In a ceremony attended by UN Secretary General Ban Ki-moon, Spanish artist Miquel Barcelo told the press that his 16,000-square-foot ceiling artwork reminded him of "an image of the world dripping toward the sky" - but it reminded critics of money slipping out of relief coffers.
"In Spain there's a controversy because they took money out of the foreign aid budget, took money from starving children in Africa, and spent it on colourful stalactites," FOX News quoted Hillel Neuer, executive director of UN Watch, as saying.
Spanish taxpayers paid for most of the sprawling sculpture, which has been compared to the Sistine Chapel, but around 633,000 dollar came from Spain's budget for overseas development aid.
Spain's conservative opposition party blasted the government for diverting money from projects to alleviate poverty in poorer countries, though the government insisted the funding for Barcelo's work was kept separate.
Ban himself praised the piece and thanked Barcelo for putting his "unique talents to work in the service of the world."

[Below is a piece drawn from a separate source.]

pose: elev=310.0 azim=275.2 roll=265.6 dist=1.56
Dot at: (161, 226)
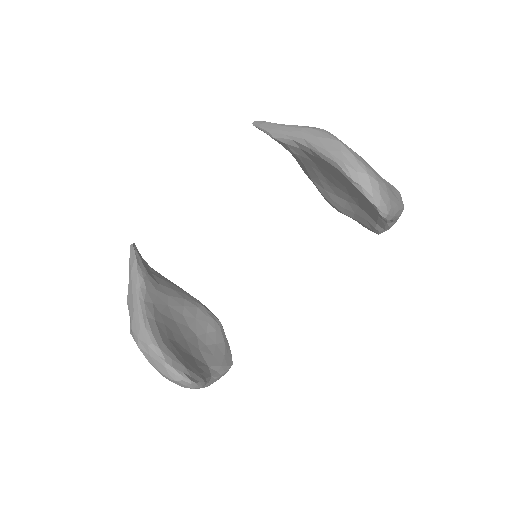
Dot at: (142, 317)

The artwork will soar above the Human Rights Council's chambers at UN's European headquarters in Geneva, which may soon undergo a 1 billion dollar renovation, but only after a 1.9 billion dollar facelift of the UN's New York offices is completed.
Meanwhile, international humanitarian groups pleaded with the human rights panel to take time out from their party to address the worsening human rights "catastrophe" in the Congo, where the government is fighting a deadly battle with several rebel groups.